Quinlan gasped, clenching his fingers.
"You do not understand how to use lightning yet." Zenaya's black eyes swirled briefly with red and purple. "Why not?"
The Jedi only stared at her, gaze frightened and confused.
"Is it that you cannot summon in yourself the level of hate Ghant possessed?" She moved closer. "It can take some time to learn how to hate . . . but you should not have to learn, Quinlan. You have hated before."
The Jedi's eyes went blank and cold.
"Zenaya!" Hunter couldn't keep quiet any longer. He tried again to kneel upright, then fell forward, caught off-guard as she finally let him move. His legs were almost completely numb from cut circulation, and he had to brace one hand against the floor to keep from falling on his face.
Zenaya's eyes half-closed as she turned to regard him, disinterestedly waiting for him to speak.
"Do you have a death wish?!" he demanded through gritted teeth.

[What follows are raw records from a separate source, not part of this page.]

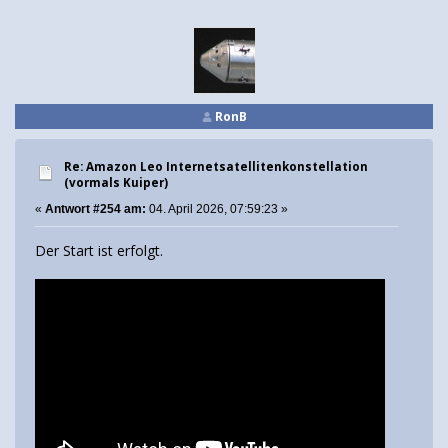
RonB
Re: Amazon Leo Internetsatellitenkonstellation
(vormals Kuiper)
«
Antwort #254 am:
04. April 2026, 07:59:23 »
Der Start ist erfolgt.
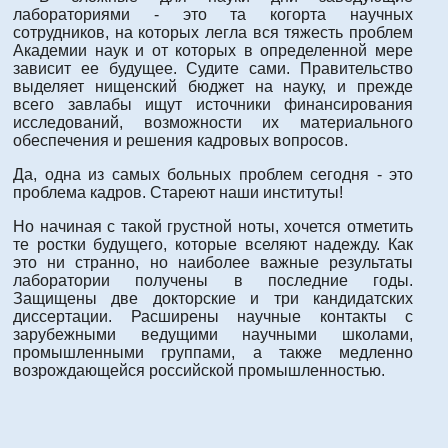
лабораториями - это та когорта научных
сотрудников, на которых легла вся тяжесть проблем
Академии наук и от которых в определенной мере
зависит ее будущее. Судите сами. Правительство
выделяет нищенский бюджет на науку, и прежде
всего завлабы ищут источники финансирования
исследований, возможности их материального
обеспечения и решения кадровых вопросов.
Да, одна из самых больных проблем сегодня - это
проблема кадров. Стареют наши институты!
Но начиная с такой грустной ноты, хочется отметить
те ростки будущего, которые вселяют надежду. Как
это ни странно, но наиболее важные результаты
лаборатории получены в последние годы.
Защищены две докторские и три кандидатских
диссертации. Расширены научные контакты с
зарубежными ведущими научными школами,
промышленными группами, а также медленно
возрождающейся российской промышленностью.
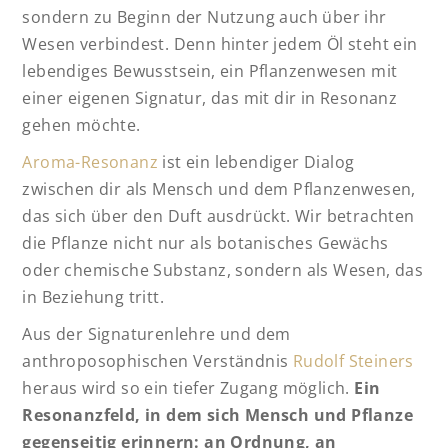
sondern zu Beginn der Nutzung auch über ihr
Wesen verbindest. Denn hinter jedem Öl steht ein
lebendiges Bewusstsein, ein Pflanzenwesen mit
einer eigenen Signatur, das mit dir in Resonanz
gehen möchte.
Aroma-Resonanz
ist ein lebendiger Dialog
zwischen dir als Mensch und dem Pflanzenwesen,
das sich über den Duft ausdrückt. Wir betrachten
die Pflanze nicht nur als botanisches Gewächs
oder chemische Substanz, sondern als Wesen, das
in Beziehung tritt.
Aus der Signaturenlehre und dem
anthroposophischen Verständnis
Rudolf Steiners
heraus wird so ein tiefer Zugang möglich.
Ein
Resonanzfeld, in dem sich Mensch und Pflanze
gegenseitig erinnern: an Ordnung, an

The Sith woman watched him thoughtfully for a moment, then spoke almost warningly. "Do not imagine that I am unaware of the risks."

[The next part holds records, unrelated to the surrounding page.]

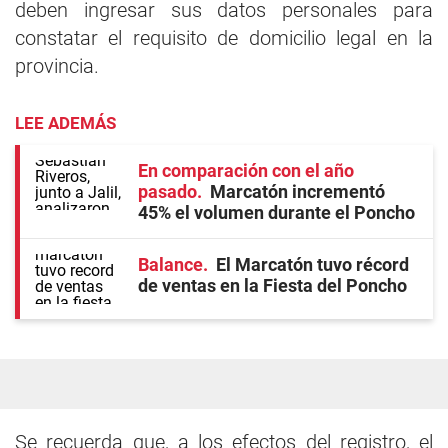
deben ingresar sus datos personales para
constatar el requisito de domicilio legal en la
provincia.
LEE ADEMÁS
En comparación con el año
pasado
Marcatón incrementó
45% el volumen durante el Poncho
Balance
El Marcatón tuvo récord
de ventas en la Fiesta del Poncho
Se recuerda que, a los efectos del registro, el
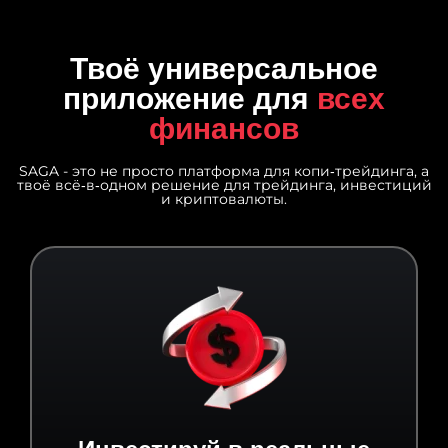
Твоё универсальное
приложение для
всех
финансов
SAGA - это не просто платформа для копи‑трейдинга, а
твоё всё‑в‑одном решение для трейдинга, инвестиций
и криптовалюты.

Hunter shook his head, thoughts so blurred and confused that it seemed like he was falling. "What – what are you doing?"
Instead of answering, she turned back to the Jedi, who was gazing unseeingly at the wall opposite him. Somehow, Hunter could tell that Quinlan was trying to understand how to use Sith lightning.

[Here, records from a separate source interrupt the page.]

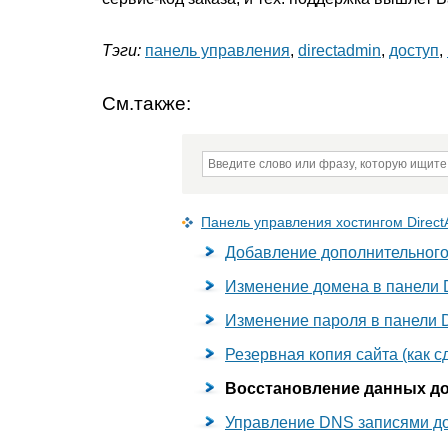
Тэги:
панель управления
,
directadmin
,
доступ
,
См.также:
Панель управления хостингом Direct
Добавление дополнительного 
Изменение домена в панели 
Изменение пароля в панели D
Резервная копия сайта (как с
Восстановление данных до
Управление DNS записями до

Could he manage to use it, though? And would it even work against Zenaya?
Hunter leaned forward on his hands and knees, letting his head hang for a few seconds as he tried to steady himself. Focus on one thing – the easiest one was the tingling and burning from his knees down as his circulation returned.
His head cleared, and he knew he'd be able to move within half a minute. Cutting out all other distractions, Hunter glanced again at the lightsaber on Zenaya's belt, judging the distance between it and himself. It would have to be fast, but she was letting him move. He could reach her. Get the lightsaber. Kill her.
Casting a quick look up, Hunter managed to meet Quinlan's wandering gaze. Keep her distracted, he thought, hoping that the Jedi would understand.
If he didn't stumble, it would only take a couple of seconds to grab the lightsaber, ignite it, and stab her.
Adrenaline coursed through him, but Hunter made himself relax in an effort to keep from looking like a threat. Forcing himself to take slow, deep breaths, he waited.